Yes there are pt that develop endocrine issue due to medications that are used for treatment of other diseases...we are seeing issues of diabetes and hypophysitis with checkpoint inhibitors or thyroid issues with drugs like amiodarone that are treating life threatening arrhythmias and we work around it...the trade off of treating someone’s adrenal insufficiency with hydrocortisone is worth the increased life expectancy for someone with metastatic melanoma...or treating their diabetes if they are taking keytruda...

But in those cases, we can treat the adverse reactions to decrease the problems...but giving someone high doses of a medication to treat one issue,knowing we increase their chances of them having issues that could be life threatening? common sense tells me it’s not a good idea but I don’t have the data off the top of my head to back that up...and I’m on vacay at the moment so haven’t been checking in here as frequently :)

Thanks! I am getting the sense that from the endocrinology perspective, based on your all's goals, this approach rarely makes sense and is ill-advised. It also sounds like maybe a quantitative assessment of the relative risk is not easy to calculate or super well-established. I get not having the energy to dig up papers, so I suppose I will go back to trying to identify them myself. Any recommendations of particularly strong/non-crazy authors or groups working on this?

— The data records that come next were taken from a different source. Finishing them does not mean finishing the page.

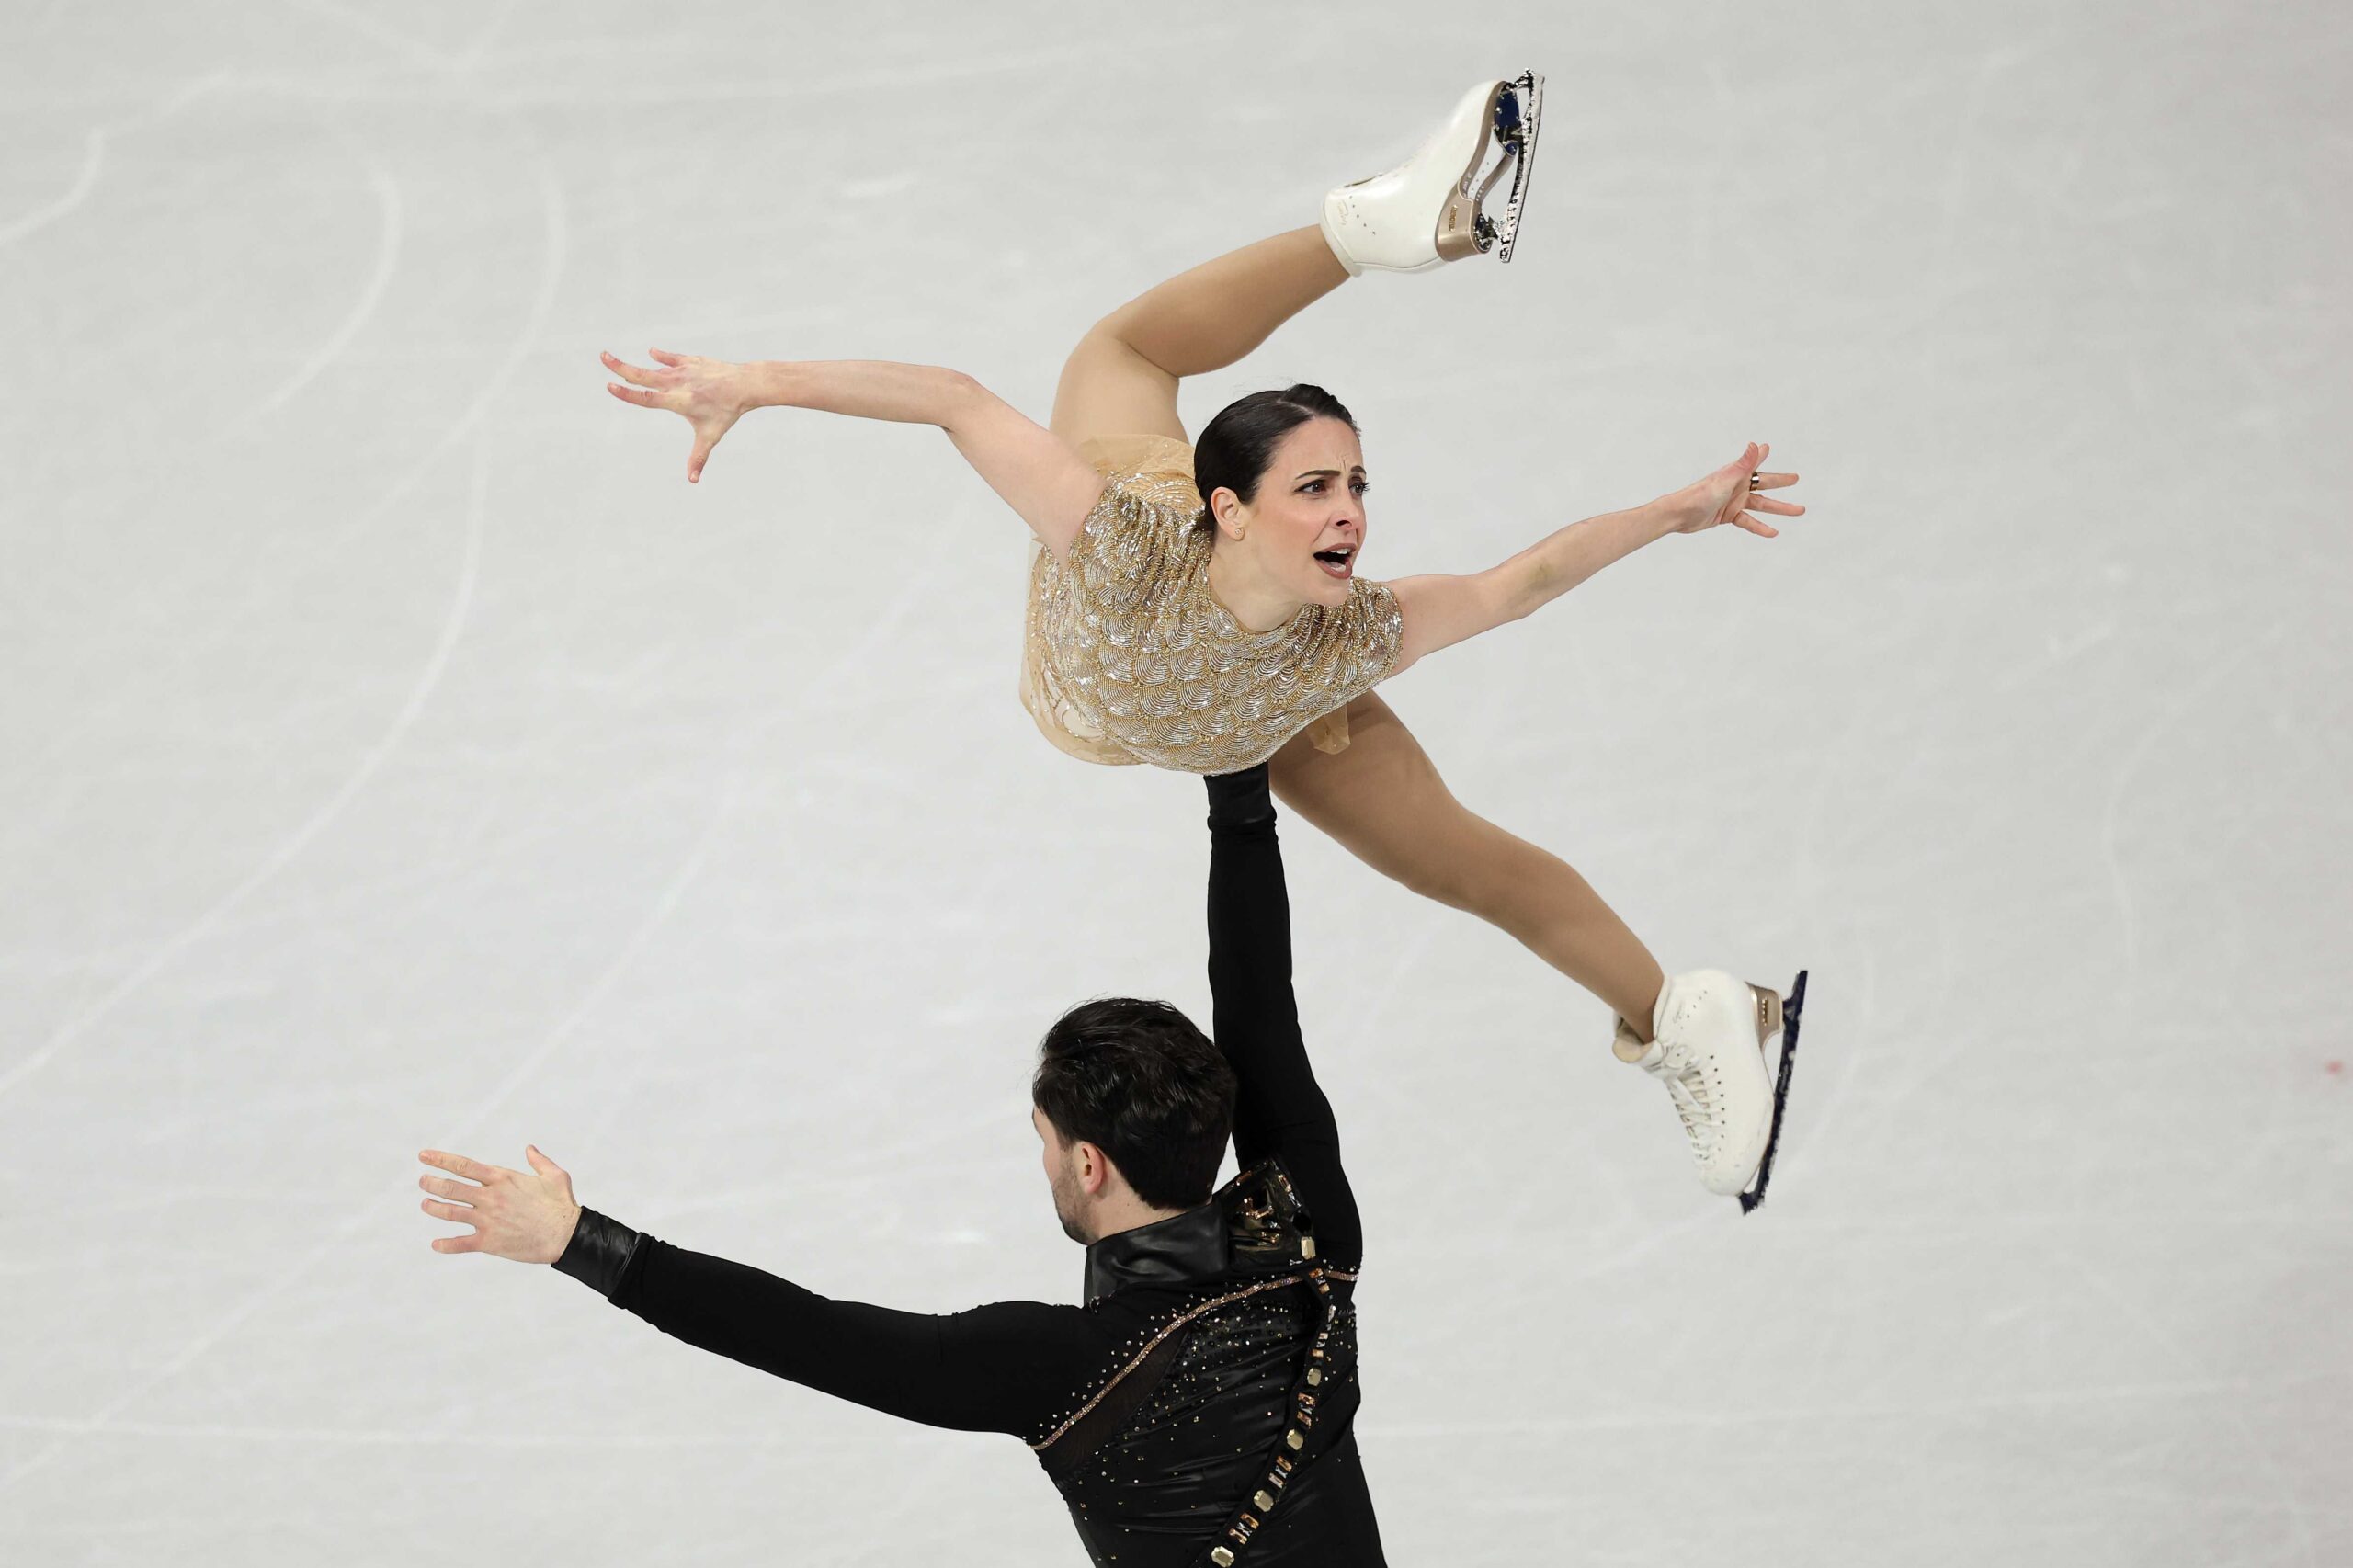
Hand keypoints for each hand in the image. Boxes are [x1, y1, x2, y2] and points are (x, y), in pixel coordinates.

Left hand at [418, 1145, 581, 1263]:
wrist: (566, 1235)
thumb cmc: (562, 1205)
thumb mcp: (555, 1175)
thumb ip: (539, 1161)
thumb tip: (529, 1149)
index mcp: (502, 1178)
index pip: (463, 1166)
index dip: (440, 1160)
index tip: (424, 1156)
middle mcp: (490, 1197)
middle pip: (450, 1188)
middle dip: (431, 1183)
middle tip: (423, 1181)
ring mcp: (487, 1220)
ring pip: (450, 1212)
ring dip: (433, 1207)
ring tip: (424, 1204)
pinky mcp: (489, 1242)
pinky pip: (460, 1243)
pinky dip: (445, 1245)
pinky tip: (436, 1244)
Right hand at [602, 348, 754, 482]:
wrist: (745, 384)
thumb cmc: (728, 412)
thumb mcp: (710, 436)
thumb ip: (698, 458)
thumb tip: (693, 481)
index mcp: (679, 401)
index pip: (647, 398)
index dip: (627, 394)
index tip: (610, 386)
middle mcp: (677, 383)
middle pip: (644, 375)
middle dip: (621, 366)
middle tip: (603, 356)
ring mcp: (684, 370)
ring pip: (656, 368)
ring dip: (638, 367)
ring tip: (621, 367)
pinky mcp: (692, 361)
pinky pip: (672, 358)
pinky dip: (662, 356)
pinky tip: (652, 353)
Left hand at [1661, 441, 1804, 536]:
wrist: (1680, 515)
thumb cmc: (1700, 495)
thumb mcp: (1726, 479)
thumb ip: (1744, 464)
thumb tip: (1757, 444)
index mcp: (1736, 473)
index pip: (1754, 463)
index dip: (1762, 455)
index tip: (1767, 447)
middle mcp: (1737, 485)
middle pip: (1764, 483)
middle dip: (1781, 482)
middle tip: (1796, 479)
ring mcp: (1733, 501)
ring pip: (1762, 505)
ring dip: (1780, 509)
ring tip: (1799, 511)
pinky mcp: (1728, 515)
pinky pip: (1749, 521)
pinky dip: (1761, 527)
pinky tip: (1773, 533)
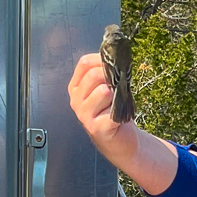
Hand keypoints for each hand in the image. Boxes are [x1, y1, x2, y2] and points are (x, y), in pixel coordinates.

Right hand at [67, 53, 178, 194]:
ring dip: (117, 96)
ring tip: (117, 105)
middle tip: (120, 88)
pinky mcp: (96, 128)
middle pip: (94, 75)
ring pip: (103, 91)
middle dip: (112, 77)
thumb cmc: (113, 111)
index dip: (102, 60)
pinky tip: (118, 118)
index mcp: (76, 87)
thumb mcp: (106, 87)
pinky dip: (120, 112)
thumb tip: (115, 55)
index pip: (84, 63)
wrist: (120, 141)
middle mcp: (76, 100)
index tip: (115, 66)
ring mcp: (83, 115)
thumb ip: (106, 72)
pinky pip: (112, 110)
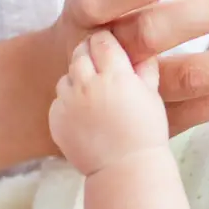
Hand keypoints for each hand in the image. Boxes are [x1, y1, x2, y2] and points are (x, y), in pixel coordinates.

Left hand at [50, 31, 166, 175]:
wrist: (124, 168)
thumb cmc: (146, 132)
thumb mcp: (152, 95)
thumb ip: (145, 67)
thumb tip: (142, 48)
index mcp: (115, 75)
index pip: (102, 41)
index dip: (106, 39)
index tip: (109, 42)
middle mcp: (88, 84)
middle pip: (80, 53)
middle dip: (89, 52)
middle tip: (99, 60)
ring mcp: (68, 102)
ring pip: (67, 75)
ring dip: (78, 76)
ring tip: (93, 90)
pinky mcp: (56, 119)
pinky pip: (59, 99)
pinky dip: (70, 100)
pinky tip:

I frequently prescribe lithium and clozapine. These drugs definitely kill people or cause organ failure sometimes. Even very common stuff like risperidone definitely causes metabolic syndrome and progression to frank diabetes in some people and is associated with a significant increase in sudden cardiac death as I mentioned.

All those drugs, though, also come along with decreased all cause mortality. Real deal bipolar disorders shave around 10 years off life expectancy and have a ~15% suicide completion rate. So you can perhaps see why I am interested in getting numbers to get granular in helping patients make decisions about this!